Août 2033
Rencontre nocturne
Avant de s’engager dans les collines bleues, Tomás Gomez s’arrêta pour se ravitailler1 en essence à la station isolée.
« Vous ne vous sentez pas un peu seul dans le coin, papy2 ? »
Le vieil homme donna un coup de chiffon au pare-brise de la camionnette.
« Pas d’trop.
-Comment vous trouvez Mars, papy ?
-Très bien. Toujours du neuf. Quand je suis venu ici l’année dernière, j’étais décidé à ne rien attendre, ne rien demander, ne m’étonner de rien. Il faut qu’on oublie la Terre et comment c’était là-bas. Il faut regarder ce qu’on a ici, et à quel point c’est différent. Je m’amuse comme un petit fou rien qu’avec la météo. Une météo vraiment martienne. Une chaleur de tous les diables le jour, un froid de tous les diables la nuit. Je me régale avec les fleurs, différentes, et avec la pluie, différente elle aussi. Je suis venu sur Mars pour y prendre ma retraite, et pour ça, ma retraite, je voulais du changement. Les vieux ont besoin de changement. Les jeunes n’ont pas envie de leur causer, les autres vieux les ennuient à mort. Alors je me suis dit que le mieux pour moi, c’était un endroit tellement différent qu’il n’y aurait qu’à ouvrir les yeux pour avoir de la distraction. (…)
-Vous avez bien raison, papy, » dit Tomás, ses mains basanées3 négligemment posées sur le volant. Il se sentait bien. Il venait de travailler dix jours d’affilée à l’une des nouvelles colonies et saisissait à présent l’occasion de deux jours de congé pour se rendre à une petite fête.

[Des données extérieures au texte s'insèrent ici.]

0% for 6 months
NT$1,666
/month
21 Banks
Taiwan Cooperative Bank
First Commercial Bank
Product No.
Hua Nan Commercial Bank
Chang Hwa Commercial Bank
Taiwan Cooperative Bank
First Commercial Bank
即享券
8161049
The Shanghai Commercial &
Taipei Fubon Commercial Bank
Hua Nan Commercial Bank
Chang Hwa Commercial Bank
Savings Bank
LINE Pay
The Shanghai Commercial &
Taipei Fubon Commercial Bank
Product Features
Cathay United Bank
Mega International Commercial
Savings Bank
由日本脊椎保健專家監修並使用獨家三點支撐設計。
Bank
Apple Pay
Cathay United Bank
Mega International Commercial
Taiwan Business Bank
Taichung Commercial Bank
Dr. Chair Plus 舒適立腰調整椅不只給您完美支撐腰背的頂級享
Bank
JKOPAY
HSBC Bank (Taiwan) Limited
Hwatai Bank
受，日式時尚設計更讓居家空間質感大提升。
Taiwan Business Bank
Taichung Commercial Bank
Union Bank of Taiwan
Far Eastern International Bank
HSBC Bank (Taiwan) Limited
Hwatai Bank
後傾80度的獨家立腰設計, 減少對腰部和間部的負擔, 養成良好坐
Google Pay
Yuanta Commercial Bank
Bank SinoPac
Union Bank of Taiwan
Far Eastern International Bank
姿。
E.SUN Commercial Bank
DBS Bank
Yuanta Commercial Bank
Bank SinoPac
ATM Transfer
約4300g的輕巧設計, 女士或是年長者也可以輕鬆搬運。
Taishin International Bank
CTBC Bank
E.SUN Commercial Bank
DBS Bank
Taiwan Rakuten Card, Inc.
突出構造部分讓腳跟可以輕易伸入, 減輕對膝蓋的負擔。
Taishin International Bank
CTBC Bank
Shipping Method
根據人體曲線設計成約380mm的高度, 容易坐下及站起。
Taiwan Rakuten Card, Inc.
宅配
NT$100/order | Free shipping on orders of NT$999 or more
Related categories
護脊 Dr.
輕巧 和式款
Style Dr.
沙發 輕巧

« Plus rien ne me surprend, dit le vieil homme. Je me contente de regarder. De ressentir. Si on n’est pas capable d’accepter Mars comme elle est, autant retourner sur la Terre. Tout est fou ici, le sol, l’air, les canaux, les indigènes4 (j’en ai encore jamais vu, mais il paraît qu’il y en a dans les environs), les horloges. Même celle que j’ai se comporte bizarrement. Même le temps est fou ici. »
Ray Bradbury, Chroniques martiennes, 1958.

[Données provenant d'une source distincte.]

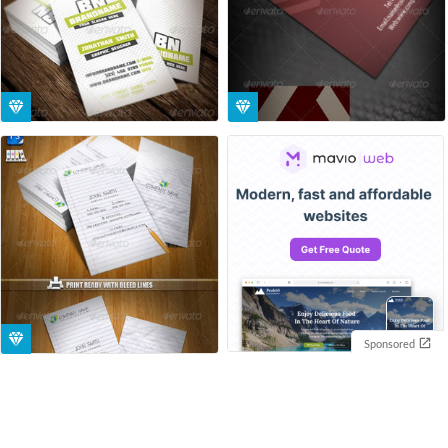
Sponsored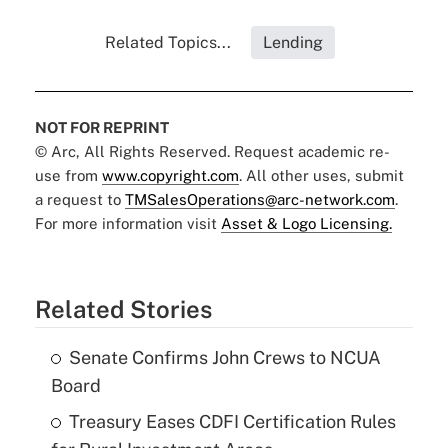
Related Topics...
Lending
NOT FOR REPRINT
© Arc, All Rights Reserved. Request academic re-
use from
www.copyright.com
. All other uses, submit
a request to
TMSalesOperations@arc-network.com
.
For more information visit
Asset & Logo Licensing.
Related Stories
Senate Confirms John Crews to NCUA
Board
Treasury Eases CDFI Certification Rules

1. Se ravitailler : pourvoir la camionnette en essence.
2. Papy : grand-père. Le vieil homme n’est pas le grand-père de Tomás, mais celui-ci l’appelle ainsi à cause de son âge.
3. Basané : brun ou bronzé par le soleil.
4. Indigène : né dans le pays qu’il habite. Il s’agit ici des habitants de Mars.